Tuesday, March 8, 2022

The Quest of Our Age


















Rudolf Steiner:  "Modern science has done great things in overcoming superstition and doing away with methods of explaining the natural world in the way one would 'explain' a watch by saying: 'There are hobgoblins in there'; it has done great things in overcoming a way of looking at nature which wants to have all kinds of ghosts behind the phenomena of the physical world. Its great achievements have been in negation, also as a philosophy. Take a good look at 'scientific naturalism' and how it functions when it is a matter of getting rid of old, unhealthy notions of all kinds of invented fantasy figures behind the world of nature. For as long as this kind of thinking exists and has to be opposed, natural philosophy finds a reason for existence in fighting the things which have to be fought. In a sense, however, this fight has had its day; it has done the good it can do.

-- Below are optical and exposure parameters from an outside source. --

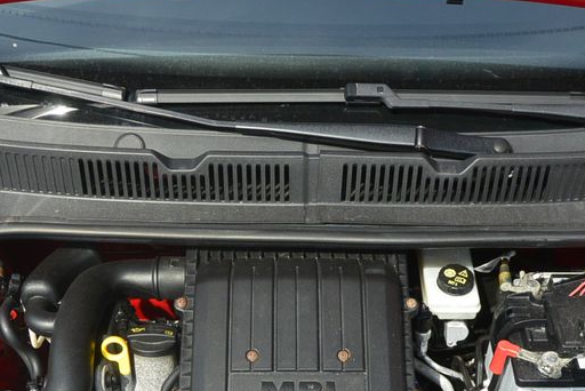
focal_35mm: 54
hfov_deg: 36.8
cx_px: 310
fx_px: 878
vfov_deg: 24.3
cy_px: 363
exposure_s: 1/640
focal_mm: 10
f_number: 4.5
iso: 160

Today the quest of our age is to ask: 'What means can we use to build an image of the world which has room for the human soul?' And this where natural philosophy and Haeckel's and Ostwald's materialism fail us completely, if human beings perceive themselves to be what they really are. Those who take up the quest of our age will come to understand more and more clearly that the people who hold purely materialistic views make excellent soldiers to fight old superstitions. Now, however, they are old warriors who have done their duty but lack the ability to develop the arts of peace, develop industries, and  till the fields. It cannot be denied that natural science is outstanding as a philosophy when it is a matter of fighting superstition. For as long as the people who make it their philosophy can go on fighting, this fight means something to their souls and keeps them going. Yet when they then want to create a real image of the world in which there is room for the human soul, they are like old warriors who have no talent for the arts of peace."